Natasha is an associate professor in the Department of Anthropology at York University, director of the Plant Studies Collaboratory, convener of the Politics of Evidence Working Group, co-founder of Toronto’s Technoscience Salon, and the Write2Know Project.

Natasha Myers

Natasha is an associate professor in the Department of Anthropology at York University, director of the Plant Studies Collaboratory, convener of the Politics of Evidence Working Group, co-founder of Toronto’s Technoscience Salon, and the Write2Know Project.

Plant Studies: Art, Science, and Ecology With support from an Early Researcher Award from the Ontario Government and a SSHRC RDI Grant, Natasha convened the Plant Studies Collaboratory in 2010 to serve as a node for collaborative interdisciplinary research on plant-based ecologies and economies.

Her plant-based research documents the affective ecologies that take shape between plants and people, and among plants and their remarkably multi-species relations. She examines how the phenomena of plant sensing and communication are galvanising inquiry in both the arts and the sciences, and how people stage their relations with plants in botanical gardens and in ecological restoration projects in urban parks. These projects are part of a new book she is working on called Rooting into the Planthroposcene: Seeding Plant/People Conspiracies to Grow Livable Worlds.

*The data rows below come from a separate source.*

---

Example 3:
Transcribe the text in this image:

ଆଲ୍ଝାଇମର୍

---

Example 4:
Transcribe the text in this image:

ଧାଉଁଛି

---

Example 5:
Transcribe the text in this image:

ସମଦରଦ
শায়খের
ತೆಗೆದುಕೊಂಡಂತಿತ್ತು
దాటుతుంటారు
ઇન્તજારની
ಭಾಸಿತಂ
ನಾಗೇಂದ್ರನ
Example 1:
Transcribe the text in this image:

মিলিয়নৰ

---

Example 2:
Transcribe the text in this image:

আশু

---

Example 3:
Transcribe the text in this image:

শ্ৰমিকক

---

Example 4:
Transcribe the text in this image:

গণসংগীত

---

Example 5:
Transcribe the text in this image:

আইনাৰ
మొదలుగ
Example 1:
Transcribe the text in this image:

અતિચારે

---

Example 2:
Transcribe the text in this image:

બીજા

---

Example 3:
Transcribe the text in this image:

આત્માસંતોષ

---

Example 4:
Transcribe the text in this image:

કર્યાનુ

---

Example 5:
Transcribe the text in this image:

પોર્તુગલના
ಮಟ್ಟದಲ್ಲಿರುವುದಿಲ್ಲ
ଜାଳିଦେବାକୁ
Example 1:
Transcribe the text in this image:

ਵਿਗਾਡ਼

Recent talks include: ‘From Edenic Apocalypse to Gardens Against Eden: Plants and People in and After the Anthropocene‘ and ‘Ungrid-able Ecologies’. She also tells stories about plants on the Cultures of Energy Podcast, and Becoming Sensor is an experiment with protocols for an “ungrid-able ecology” in the form of a research-creation collaboration with award winning filmmaker and dancer, Ayelen Liberona. Their recent video work includes Alchemical Cinema, Take 1, and Rooting into the Planthroposcene.

The Lively Sciences Natasha’s first book, Rendering Life Molecular: Models, Modelers, and Excitable Matter (Duke 2015) is an ethnography of an interdisciplinary group of scientists who make living substance come to matter at the molecular scale. This book maps protein modeling techniques in the context of the ongoing molecularization of life in the biosciences. It explores how protein modelers’ multidimensional data forms are shifting the cusp of visibility, the contours of the biological imagination, and the nature of living substance. What, it asks, does life become in their hands?

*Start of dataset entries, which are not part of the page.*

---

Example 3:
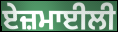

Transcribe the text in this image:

ਏਜ਼ਮਾਈਲੀ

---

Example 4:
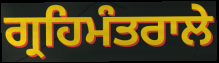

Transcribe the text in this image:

ਗ੍ਰਹਿਮੰਤਰਾਲੇ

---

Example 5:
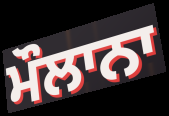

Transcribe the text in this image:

ਮੌਲਾਨਾ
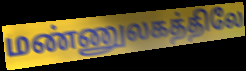
மண்ணுலகத்திலே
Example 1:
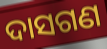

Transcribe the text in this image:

ଦାସଗଣ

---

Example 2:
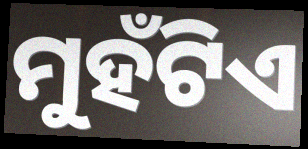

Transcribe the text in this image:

ମୁହଁଟିଏ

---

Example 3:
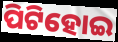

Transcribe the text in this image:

ପିଟିହୋଇ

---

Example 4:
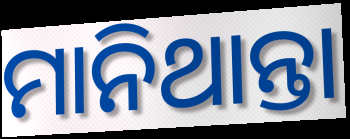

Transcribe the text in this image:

ମାନିଥାନ୍ତା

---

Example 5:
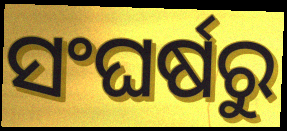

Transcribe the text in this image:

ସଂଘର୍ଷରୁ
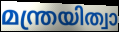
മന്ത്രയിത്വാ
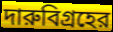
দারুবিগ্রহের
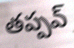
తప్పవ్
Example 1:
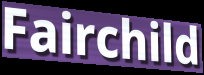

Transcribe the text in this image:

Fairchild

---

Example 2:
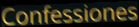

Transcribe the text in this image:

Confessiones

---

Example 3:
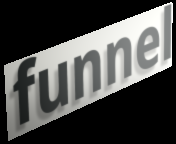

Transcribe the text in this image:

funnel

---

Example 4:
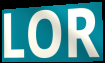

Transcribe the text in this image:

LOR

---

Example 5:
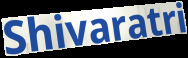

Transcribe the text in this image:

Shivaratri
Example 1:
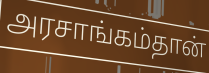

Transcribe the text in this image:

அரசாங்கம்தான்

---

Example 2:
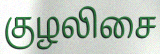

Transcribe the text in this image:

குழலிசை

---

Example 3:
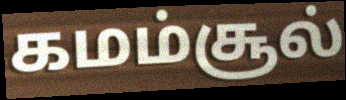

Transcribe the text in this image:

கமம்சூல்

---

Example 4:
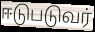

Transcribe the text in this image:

ஈடுபடுவர்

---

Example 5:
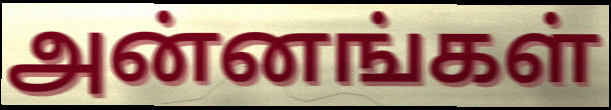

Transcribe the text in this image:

அன்னங்கள்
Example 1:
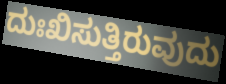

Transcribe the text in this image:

ದುಃಖಿಸುತ್ತಿರುವುದು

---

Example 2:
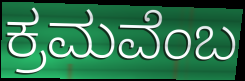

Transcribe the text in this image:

ಕ್ರಮವೆಂಬ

Rendering Life Molecular received the 2016 Robert K. Merton Award from the Science, Knowledge and Technology Section of the American Sociological Association.

Teaching Natasha’s teaching, grounded in decolonial feminist praxis, explores the history of anthropological theory, the anthropology of the senses, the anthropology of science and technology, more-than-human ethnography, feminist technoscience, the intersections of race, gender and science, the craft of scientific practice, and the power of facts in social worlds.